By: Mohnish Singh
India has asked Pakistan to change a decades-old water-sharing agreement by barring third parties from intervening in disputes, an Indian government source said, a suggestion likely to rile Islamabad.
The nuclear-armed neighbours and foes have been arguing over hydroelectric projects on the shared Indus river and its tributaries for many years – a dispute exacerbated by their standoff over disputed Kashmir.
Pakistan is concerned that India’s planned hydropower dams will cut flows on the river, which feeds 80% of its irrigated agriculture. Over the years it has asked for a neutral expert and then an arbitration court to intervene.
India has accused Pakistan of dragging out the complaints process, and says the construction of its Kishanganga and Ratle Hydro Electric projects is allowed by the six-decade-old Indus Water Treaty.
An Indian government source said on Friday New Delhi had served Pakistan a notice to modify the treaty and wanted to meet to start resolving the long-running dispute within 90 days.
Asked what modification New Delhi wanted, a second source said: “Whatever small differences that may come up, how they can be resolved without the involvement of any third party since it is a bilateral treaty.

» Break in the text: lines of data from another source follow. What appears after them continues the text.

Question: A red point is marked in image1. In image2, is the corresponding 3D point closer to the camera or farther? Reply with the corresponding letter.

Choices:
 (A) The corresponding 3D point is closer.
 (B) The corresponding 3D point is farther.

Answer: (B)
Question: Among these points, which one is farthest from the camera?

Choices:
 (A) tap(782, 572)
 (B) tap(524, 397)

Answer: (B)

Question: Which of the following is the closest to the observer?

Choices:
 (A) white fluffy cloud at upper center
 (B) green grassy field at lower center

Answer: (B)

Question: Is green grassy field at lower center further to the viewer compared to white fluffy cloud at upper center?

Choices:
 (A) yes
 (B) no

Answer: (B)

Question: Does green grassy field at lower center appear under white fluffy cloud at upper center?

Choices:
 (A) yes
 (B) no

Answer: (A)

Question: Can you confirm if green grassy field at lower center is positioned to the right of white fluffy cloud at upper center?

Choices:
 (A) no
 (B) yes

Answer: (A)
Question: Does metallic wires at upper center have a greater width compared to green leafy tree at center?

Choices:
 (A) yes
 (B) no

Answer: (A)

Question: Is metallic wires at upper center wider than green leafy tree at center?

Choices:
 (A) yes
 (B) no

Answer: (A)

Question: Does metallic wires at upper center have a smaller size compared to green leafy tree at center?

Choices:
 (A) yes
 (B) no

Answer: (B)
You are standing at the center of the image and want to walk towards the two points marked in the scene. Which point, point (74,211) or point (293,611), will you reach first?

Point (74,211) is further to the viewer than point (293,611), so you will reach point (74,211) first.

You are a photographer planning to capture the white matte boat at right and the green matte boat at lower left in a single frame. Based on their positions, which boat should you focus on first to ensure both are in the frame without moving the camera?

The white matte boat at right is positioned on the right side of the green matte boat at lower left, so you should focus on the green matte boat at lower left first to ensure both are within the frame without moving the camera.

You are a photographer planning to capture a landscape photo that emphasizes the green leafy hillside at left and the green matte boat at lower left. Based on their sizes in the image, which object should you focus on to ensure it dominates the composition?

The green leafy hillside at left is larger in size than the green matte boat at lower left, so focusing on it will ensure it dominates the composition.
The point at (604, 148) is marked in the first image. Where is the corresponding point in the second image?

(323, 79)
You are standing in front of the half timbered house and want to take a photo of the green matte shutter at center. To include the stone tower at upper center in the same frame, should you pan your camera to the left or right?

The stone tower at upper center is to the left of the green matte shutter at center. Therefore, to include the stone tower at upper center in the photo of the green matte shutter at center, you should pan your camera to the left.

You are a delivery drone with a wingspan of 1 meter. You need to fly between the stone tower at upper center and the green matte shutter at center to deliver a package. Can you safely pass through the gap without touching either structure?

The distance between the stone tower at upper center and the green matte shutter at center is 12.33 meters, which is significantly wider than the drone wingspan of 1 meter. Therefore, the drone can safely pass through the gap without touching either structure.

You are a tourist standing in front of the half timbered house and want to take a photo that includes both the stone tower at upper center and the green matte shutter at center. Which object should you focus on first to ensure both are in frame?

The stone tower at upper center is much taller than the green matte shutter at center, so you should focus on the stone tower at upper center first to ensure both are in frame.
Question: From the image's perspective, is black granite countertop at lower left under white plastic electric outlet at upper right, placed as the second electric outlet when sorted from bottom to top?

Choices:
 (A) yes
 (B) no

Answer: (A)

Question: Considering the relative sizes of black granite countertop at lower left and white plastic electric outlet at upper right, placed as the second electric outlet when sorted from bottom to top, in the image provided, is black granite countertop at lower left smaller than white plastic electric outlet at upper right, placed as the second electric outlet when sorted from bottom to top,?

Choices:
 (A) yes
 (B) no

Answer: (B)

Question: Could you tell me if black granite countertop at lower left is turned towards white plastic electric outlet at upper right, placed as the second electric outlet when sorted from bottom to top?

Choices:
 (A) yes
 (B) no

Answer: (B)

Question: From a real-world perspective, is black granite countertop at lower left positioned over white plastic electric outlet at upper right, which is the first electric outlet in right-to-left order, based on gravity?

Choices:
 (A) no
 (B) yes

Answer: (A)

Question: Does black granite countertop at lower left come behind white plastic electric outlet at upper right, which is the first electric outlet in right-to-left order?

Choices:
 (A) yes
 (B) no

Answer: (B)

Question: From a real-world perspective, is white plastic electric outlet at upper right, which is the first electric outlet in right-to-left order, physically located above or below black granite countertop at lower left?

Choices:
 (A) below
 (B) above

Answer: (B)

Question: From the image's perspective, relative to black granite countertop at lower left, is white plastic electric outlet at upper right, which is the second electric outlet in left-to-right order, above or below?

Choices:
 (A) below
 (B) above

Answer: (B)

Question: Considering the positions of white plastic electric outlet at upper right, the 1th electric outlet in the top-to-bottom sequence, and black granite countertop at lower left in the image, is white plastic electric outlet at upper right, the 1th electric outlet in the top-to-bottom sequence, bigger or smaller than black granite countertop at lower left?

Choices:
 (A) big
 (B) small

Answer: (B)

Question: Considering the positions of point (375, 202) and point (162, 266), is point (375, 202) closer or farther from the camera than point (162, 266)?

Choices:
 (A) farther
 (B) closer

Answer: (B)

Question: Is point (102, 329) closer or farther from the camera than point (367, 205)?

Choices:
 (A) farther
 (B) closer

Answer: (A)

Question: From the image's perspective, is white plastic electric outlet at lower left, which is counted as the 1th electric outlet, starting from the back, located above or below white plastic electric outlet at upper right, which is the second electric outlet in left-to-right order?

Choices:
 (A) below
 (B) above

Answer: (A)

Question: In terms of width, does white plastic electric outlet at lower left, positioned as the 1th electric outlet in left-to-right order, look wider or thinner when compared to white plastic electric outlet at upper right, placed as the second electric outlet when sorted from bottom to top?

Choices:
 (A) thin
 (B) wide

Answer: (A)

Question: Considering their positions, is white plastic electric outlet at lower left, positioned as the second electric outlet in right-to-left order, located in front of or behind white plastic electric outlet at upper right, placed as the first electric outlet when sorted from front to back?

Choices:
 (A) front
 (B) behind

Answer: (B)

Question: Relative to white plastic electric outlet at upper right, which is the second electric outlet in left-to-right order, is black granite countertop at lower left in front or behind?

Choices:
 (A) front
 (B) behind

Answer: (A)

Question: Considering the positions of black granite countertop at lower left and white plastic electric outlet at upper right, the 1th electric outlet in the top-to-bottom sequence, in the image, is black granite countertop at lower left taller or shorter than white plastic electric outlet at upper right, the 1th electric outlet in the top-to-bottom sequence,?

A third party should not be required.”
The Pakistani foreign ministry spokesperson did not respond to a request for comment.
The Indus Water Treaty, put together by the World Bank, was signed in 1960 and has survived wars even though differences over its implementation have arisen frequently.
Relations between India and Pakistan have been frozen since 2019 due to tensions over Kashmir.
But there have been indications of a thaw this month with Pakistani Prime Minister Shehbaz Sharif calling for talks and India inviting Pakistan’s foreign minister to a meeting of the Shanghai Co-operation Organisation (SCO) that it is hosting in May.